Individual variability isn’t the only factor that can trip up attempts to infer doping indirectly. A study published this month in the journal Drug Testing and Analysis monitored ten swimmers from the Danish Olympic team before and after a three- to four-week high-altitude training camp. Their bodies responded to the thin mountain air by producing more hemoglobin, followed by a drop in new red blood cells when they returned to sea level. As a result, six of the ten swimmers triggered doping alarms, despite the use of repeated tests and Bayesian thresholds. Hydration status and even pregnancy can also affect test values, which is why the formal biological-passport program, which was implemented in track and field in 2009, dishes out suspensions only after the results have been vetted by three independent experts who have access to additional information, such as the athlete’s training and competition schedule.

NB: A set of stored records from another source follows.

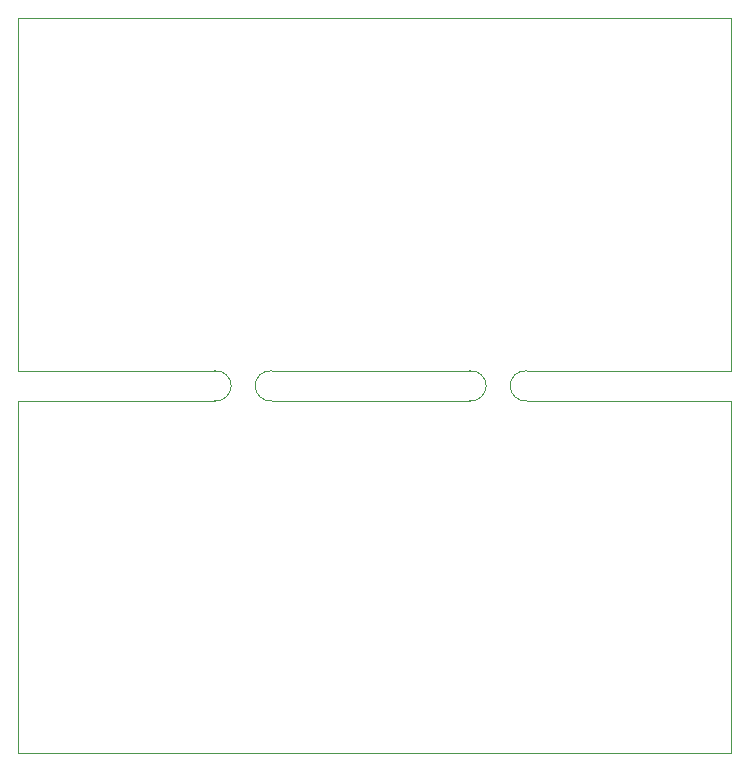
<source format=gm1>
%TF.GenerationSoftware,KiCad,Pcbnew,(6.0.2)*%
%TF.CreationDate,2023-02-28T18:47:33+01:00*%
%TF.ProjectId,st_link_diy_panel,73745f6c-696e-46b5-9f64-69795f70616e,rev?*%
%TF.SameCoordinates,Original*%
%TF.FileFunction,Profile,NP*%
%FSLAX46Y46*%
G04 Gerber Fmt 4.6, Leading zero omitted, Abs format (unit mm)*
G04 Created by KiCad (PCBNEW (6.0.2)) date 2023-02-28 18:47:33*
%MOMM*%
%LPD*%
G01*
G04 APERTURE LIST*
%TA.AperFunction,Profile*%
%ADD10C,0.050000*%
%TD*%
G04 APERTURE END LIST*
D10*
X148463000Y-125730000D02*
G75*
G03*
X148463000Y-128270000I-127000J-1270000D01*
G01*
X143637000Y-128270000D02*
G75*
G03*
X143637000Y-125730000I127000J1270000D01*
G01*
X126873000Y-125730000D02*
G75*
G03*
X126873000Y-128270000I-127000J-1270000D01*
G01*
X122047000Y-128270000D02*
G75*
G03*
X122047000Y-125730000I127000J1270000D01*
G01*
X143637000Y-128270000D02*
X126873000Y-128270000D01*
X126873000Y-125730000D02*
X143637000Y-125730000D01*
X105410000Y-125730000D02*
X105410000Y-95885000D01*
X122047000Y-125730000D02*
X105410000Y-125730000D01*
X105410000Y-128270000D02*
X122047000Y-128270000D01*
X105410000Y-158115000D02*
X105410000Y-128270000D01*
X165735000Y-158115000D02*
X105410000Y-158115000D01*
X165735000Y-128270000D02*
X165735000Y-158115000D01*
X148463000Y-128270000D02*
X165735000Y-128270000D01*
X165735000Y-125730000D02*
X148463000Y-125730000D01*
X165735000Y-95885000D02*
X165735000Y-125730000D01*
X105410000Y-95885000D02*
X165735000Y-95885000D01*
M02*

</source>
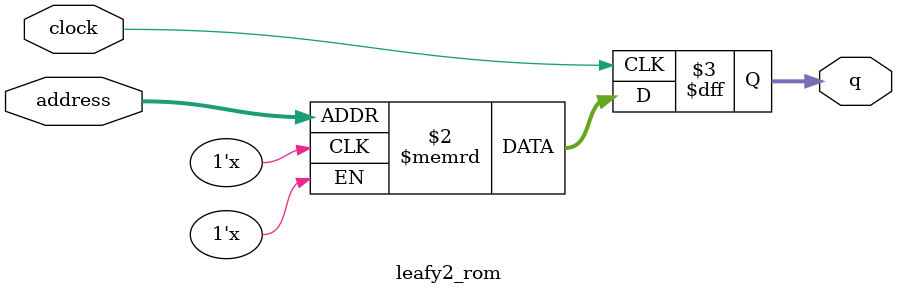
<source format=sv>
module leafy2_rom (
	input logic clock,
	input logic [15:0] address,
	output logic [3:0] q
);

logic [3:0] memory [0:49139] /* synthesis ram_init_file = "C:\Users\David\Downloads\Final\Lab_6\highestresbackground\leafy2\leafy2.mif" */;

always_ff @ (posedge clock) begin
	q <= memory[address];
end

endmodule

</source>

The recently leaked database contains, on average, 1.4 test results per athlete, defeating the rationale of the Bayesian approach. Taken as a whole, of course, its results do suggest rampant blood doping, even if it isn’t clear exactly who is dirty. Back in 2011, researchers working with the I.A.A.F. published a peer-reviewed analysis of the database, concluding that about eighteen per cent of the endurance athletes who had been tested were likely doping. That figure is similar to the Sunday Times’s estimate of eight hundred out of five thousand (sixteen per cent). The difference is that, in the I.A.A.F. study, the data was anonymized, whereas the newspaper revelations contain tantalizing hints about who is on the list—seven British athletes, for example, and a whole lot of Russians. Specific names will inevitably leak out as the database circulates among journalists.

The more pressing question is not who is guilty but what authorities are doing about the situation. In a series of increasingly frantic press releases, the I.A.A.F. has argued that the biological-passport process is working: more than a hundred and fifty cases have been referred to its expert panel since 2011, resulting in sixty-three prosecutions, and suspicious results have repeatedly been used to trigger “intelligence-led, no-advance-notice, OOC [out-of-competition] testing.” Whether you find that convincing—and how you reconcile this clash of collective knowledge and individual uncertainty—is as much a matter of personality as of statistics.